F-RA-013-15 · architectural-framing · lab-originated
Andersen (2014) identifies that content management systems relocate rhetorical work from individual composition to framework design — and this relocation applies to governance knowledge extraction. The decision that "organizational purpose" is a first-class governance concept is itself a rhetorical act.
F-RA-013-16 · convergent-validation · lab-originated
Seven independent traditions (EA, KE, CTA, business model ontology, BX, structured authoring, audit methodology) each address parts of the organizational knowledge extraction problem; none covers the full governance surface; only the audit tradition achieves comprehensive governance-dimension coverage. Convergence table enumerates what each provides and lacks.
F-RA-013-17 · theoretical-grounding · established
Competency questions (Noy & McGuinness 2001) are the closest methodological precedent to governance-level extraction questions — but they are inherently domain-specific in content. They serve as a "litmus test" for ontology coverage; the methodology is standardizable but the question content "necessarily varies by domain."

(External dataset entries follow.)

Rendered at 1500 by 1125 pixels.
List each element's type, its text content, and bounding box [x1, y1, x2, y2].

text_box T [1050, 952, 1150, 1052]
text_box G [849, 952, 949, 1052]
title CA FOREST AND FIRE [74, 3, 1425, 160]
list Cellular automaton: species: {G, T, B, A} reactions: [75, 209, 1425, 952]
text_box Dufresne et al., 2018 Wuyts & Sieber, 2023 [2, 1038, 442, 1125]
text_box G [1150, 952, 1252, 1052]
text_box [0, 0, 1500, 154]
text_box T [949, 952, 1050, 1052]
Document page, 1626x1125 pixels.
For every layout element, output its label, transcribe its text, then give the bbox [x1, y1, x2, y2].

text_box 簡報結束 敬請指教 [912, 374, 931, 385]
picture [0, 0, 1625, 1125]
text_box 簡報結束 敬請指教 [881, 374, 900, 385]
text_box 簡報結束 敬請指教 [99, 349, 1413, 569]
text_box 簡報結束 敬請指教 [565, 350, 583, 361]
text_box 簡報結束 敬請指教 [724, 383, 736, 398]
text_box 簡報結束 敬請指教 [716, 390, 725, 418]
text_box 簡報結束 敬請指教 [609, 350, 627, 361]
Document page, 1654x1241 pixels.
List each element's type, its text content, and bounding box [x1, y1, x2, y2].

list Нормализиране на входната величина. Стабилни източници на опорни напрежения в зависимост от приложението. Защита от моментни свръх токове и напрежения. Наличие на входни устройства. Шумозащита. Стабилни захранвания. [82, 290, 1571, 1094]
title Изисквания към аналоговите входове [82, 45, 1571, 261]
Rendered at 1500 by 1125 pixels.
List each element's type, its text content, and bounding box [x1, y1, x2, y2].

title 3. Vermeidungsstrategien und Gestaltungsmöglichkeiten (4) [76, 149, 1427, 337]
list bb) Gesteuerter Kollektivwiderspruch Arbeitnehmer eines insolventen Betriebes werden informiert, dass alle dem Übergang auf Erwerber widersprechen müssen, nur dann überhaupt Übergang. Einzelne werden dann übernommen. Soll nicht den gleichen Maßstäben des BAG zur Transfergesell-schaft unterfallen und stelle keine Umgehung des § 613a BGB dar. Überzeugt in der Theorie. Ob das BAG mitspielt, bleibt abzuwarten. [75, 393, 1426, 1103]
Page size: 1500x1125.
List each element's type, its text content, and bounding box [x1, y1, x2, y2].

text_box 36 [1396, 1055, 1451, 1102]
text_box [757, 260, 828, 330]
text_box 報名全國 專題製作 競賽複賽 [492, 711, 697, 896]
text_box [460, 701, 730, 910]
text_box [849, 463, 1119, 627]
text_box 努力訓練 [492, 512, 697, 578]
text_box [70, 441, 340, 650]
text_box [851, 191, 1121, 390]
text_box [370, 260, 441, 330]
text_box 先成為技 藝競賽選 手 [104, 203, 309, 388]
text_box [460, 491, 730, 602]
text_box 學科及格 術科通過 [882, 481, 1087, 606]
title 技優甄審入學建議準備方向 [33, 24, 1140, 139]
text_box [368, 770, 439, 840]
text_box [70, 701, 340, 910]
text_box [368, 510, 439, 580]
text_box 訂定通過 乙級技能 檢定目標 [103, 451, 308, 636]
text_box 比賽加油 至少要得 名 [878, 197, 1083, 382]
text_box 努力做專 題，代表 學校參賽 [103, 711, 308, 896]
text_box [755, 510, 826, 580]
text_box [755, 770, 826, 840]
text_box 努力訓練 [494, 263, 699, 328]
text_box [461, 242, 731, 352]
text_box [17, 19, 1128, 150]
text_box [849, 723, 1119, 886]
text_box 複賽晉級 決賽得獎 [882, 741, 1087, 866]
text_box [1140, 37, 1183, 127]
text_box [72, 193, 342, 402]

F-RA-013-27 · theoretical-grounding · established
[Synthesis-surfaced — S1] The level distinction is the most important synthesis across CTA and audit: CTA operates at the domain level; the audit tradition operates at the governance level; the two are not in tension but address different kinds of organizational knowledge.
F-RA-013-28 · structural-mapping · lab-originated
[Synthesis-surfaced — S3] Bell's strategic-systems auditing is organizational world modeling: the auditor constructs a systemic organizational model to predict expected outcomes, directly bridging governance extraction to the World Models sprint (S8) and the Conant-Ashby theorem (RA-008, F5 — the regulator must be a model of the regulated system).
Open Questions1
OQ-051How does i*/iStar goal-oriented modeling relate to governance-level modeling?